STUDY TEXT:
==============================

Cummings, Neil and Lewandowska, Marysia (2002) Free Trade. [Show/Exhibition]

Type of Research: Show/Exhibition
Creators: Cummings, Neil and Lewandowska, Marysia
Description:

Marysia Lewandowska and Neil Cummings were commissioned (alongside Michael Craig-Martin) to make a new work for the re-launch of the Manchester Art Gallery. After a year of research amidst the collection, its storage and archive, we identified in the Beatson Blair Bequest a beautiful example of the entanglement of art and financial capital in Manchester, as well as a device with which to explore the history and conventions of the Manchester Art Gallery itself.

George Beatson Blair was one of three brothers -James, Alexander, and George- who were all partners in a cotton import/export and shipping company. And like other newly wealthy middle class merchants, James and George turned their financial profits into cultural goods.

On George’s death, the executors of the estate estimated the collection to consist of around 30,000 artefacts, of which 5,000 were paintings. The collection filled the five entertaining rooms, twenty bedrooms, offices for staff, bathrooms, attics, halls, landings, staircases, workshops and even the pig-sty’s of the brothers house in Whalley Range. Each room was overflowing. An inventory of 4894 objects exists in the gallery archive, of which around 458 objects were eventually accessioned by the Manchester Gallery.

==============================

INFORMATION PROVIDED:
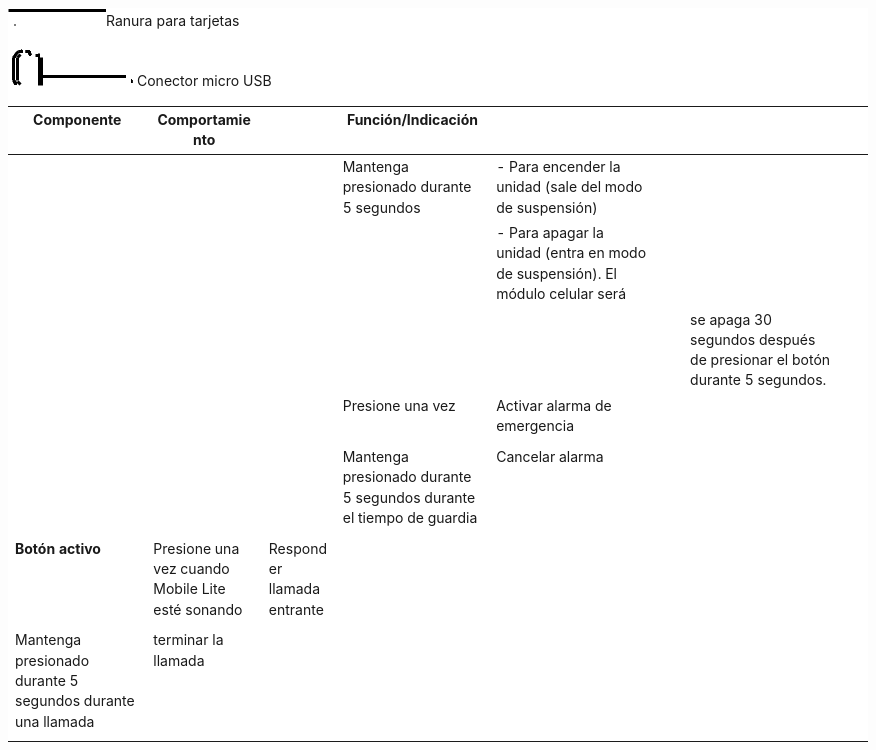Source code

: 
![](<.gitbook/assets/10 (41).png>)Ranura para tarjetas

![](<.gitbook/assets/11 (32).png>)![](<.gitbook/assets/12 (36).png>)![](<.gitbook/assets/13 (27).png>)![](<.gitbook/assets/14 (25).png>)Conector micro USB

| **Componente**                                                                        | **Comportamiento**                               |                            | **Función/Indicación**                                              |                                                                               |   |                  |                                                                        |   |   |
| ------------------------------------------------------------------------------------- | ------------------------------------------------ | -------------------------- | ------------------------------------------------------------------- | ----------------------------------------------------------------------------- | - | ---------------- | ---------------------------------------------------------------------- | - | - |
|                                                                                       |                                                  |                            | Mantenga presionado durante 5 segundos                              | - Para encender la unidad (sale del modo de suspensión)                       |   |                  |                                                                        |   |   |
|                                                                                       |                                                  |                            |                                                                     | - Para apagar la unidad (entra en modo de suspensión). El módulo celular será |   |                  |                                                                        |   |   |
|                                                                                       |                                                  |                            |                                                                     |                                                                               |   |                  | se apaga 30 segundos después de presionar el botón durante 5 segundos. |   |   |
|                                                                                       |                                                  |                            | Presione una vez                                                    | Activar alarma de emergencia                                                  |   |                  |                                                                        |   |   |
|                                                                                       |                                                  |                            |                                                                     |                                                                               |   |                  |                                                                        |   |   |
|                                                                                       |                                                  |                            | Mantenga presionado durante 5 segundos durante el tiempo de guardia | Cancelar alarma                                                               |   |                  |                                                                        |   |   |
|                                                                                       |                                                  |                            |                                                                     |                                                                               |   |                  |                                                                        |   |   |
| **Botón activo**                                                                      | Presione una vez cuando Mobile Lite esté sonando | Responder llamada entrante |                                                                     |                                                                               |   |                  |                                                                        |   |   |
|                                                                                       |                                                  |                            |                                                                     |                                                                               |   |                  |                                                                        |   |   |
| Mantenga presionado durante 5 segundos durante una llamada                            | terminar la llamada                              |                            |                                                                     |                                                                               |   |                  |                                                                        |   |   |
|                                                                                       |                                                  |                            |                                                                     |                                                                               |   |                  |                                                                        |   |   |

==============================

ACTIVITIES:
**A)** List the brothers named in the Free Trade text.
**B)** Repeat the Free Trade text word for word, between "Type of Research: Show/Exhibition" and "Art Gallery itself.", inclusive.

PROBLEM SOLUTIONS:
**A)** James, Alexander, and George

**B)**
Type of Research: Show/Exhibition
Creators: Cummings, Neil and Lewandowska, Marysia
Description:

Marysia Lewandowska and Neil Cummings were commissioned (alongside Michael Craig-Martin) to make a new work for the re-launch of the Manchester Art Gallery. After a year of research amidst the collection, its storage and archive, we identified in the Beatson Blair Bequest a beautiful example of the entanglement of art and financial capital in Manchester, as well as a device with which to explore the history and conventions of the Manchester Art Gallery itself.